* [Text provided]
Start of Block

Germany’s car giants are preparing to put tens of thousands of employees onto part-time hours after shutting down their European plants last week.

Mercedes-Benz owner Daimler (DAI.DE) will send thousands of staff on forced leave from 6 April for several weeks. A spokesperson told Reuters (link in German) that the exact number of staff who will be put onto ‘Kurzarbeit’ — ‘short-time work’ — has not been decided, but it is likely that a large part of the company’s 170,000 workforce in Germany will be affected.

Read more: Germany bids goodbye to ‘black zero’ with €750bn coronavirus package

Volkswagen (VOW3.DE) in Germany also plans to stand-down some 80,000 workers for lack of work. "The current spread of the coronavirus means that Volkswagen has to adjust the production programme," said a VW spokesman this week, noting that a drop in sales coupled with delivery bottlenecks meant downtime for production.

VW has applied to put its staff on reduced-hours contracts at some plants until 3 April. Audi and Porsche, who belong to the VW Group, are also planning similar measures.

End of Block

* [Data]
Start of Block

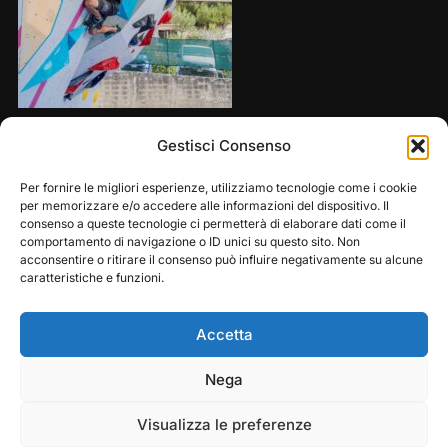
Share this:
Gestisci Consenso
Per fornire le migliori esperienze, utilizziamo tecnologie come i cookie
per memorizzare e/o accedere alle informazioni del dispositivo. Il
consenso a queste tecnologie ci permetterà di elaborare dati come il
comportamento di navigazione o ID unici su questo sito. Non
acconsentire o ritirare il consenso può influire negativamente su alcune
caratteristiche e funzioni.
Accetta
Play
Pause
Nega
Copyright © 2026 — Frasassi Climbing Festival. All
Rights Reserved
Visualizza le preferenze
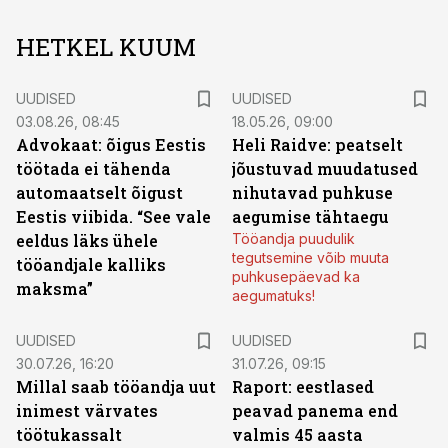
HETKEL KUUM
UUDISED
UUDISED
03.08.26, 08:45
18.05.26, 09:00
Advokaat: õigus Eestis
Heli Raidve: peatselt
töötada ei tähenda
jõustuvad muudatused
automaatselt õigust
nihutavad puhkuse
Eestis viibida. “See vale
aegumise tähtaegu
eeldus läks ühele
Tööandja puudulik
tegutsemine võib muuta
tööandjale kalliks
puhkusepäevad ka
maksma”
aegumatuks!
UUDISED
UUDISED
30.07.26, 16:20
31.07.26, 09:15
Millal saab tööandja uut
Raport: eestlased
inimest värvates
peavad panema end
töötukassalt
valmis 45 aasta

End of Block

* [What you will do]
a – Please quote the German carmakers article from "VW has applied" through "planning similar measures.".
b – List every car company or car brand named in the German carmakers article.
c – Carry on the German carmakers article from its last sentence.
The rows have nothing to do with the German carmakers article.

* [Answers by item]
a –
VW has applied to put its staff on reduced-hours contracts at some plants until 3 April. Audi and Porsche, who belong to the VW Group, are also planning similar measures.

b – Mercedes-Benz, Daimler, Volkswagen, Audi, Porsche

c –
‘Kurzarbeit’ was introduced by the German government during the financial crisis in 2008 with the aim of avoiding mass layoffs. The government pays 60% of a worker’s salary to the company – to pay the person while they are temporarily laid off. If the worker is forced onto part-time hours, they get paid for those as normal by the company, and the government subsidises for the shortfall.

Read more: German economy 'could shrink up to 20%' as business morale gets 'extraordinarily dire'

As well as securing people’s livelihoods, it means that companies don’t lose skilled staff that they would need again once the situation improves — a lack of skilled workers is a perennial headache for German businesses.

As part of its multibillion-euro package of measures to safeguard jobs and avoid bankruptcies during the coronavirus pandemic, the German government last week announced that it would relax its rules on ‘Kurzarbeit’ to allow more firms to take advantage of it.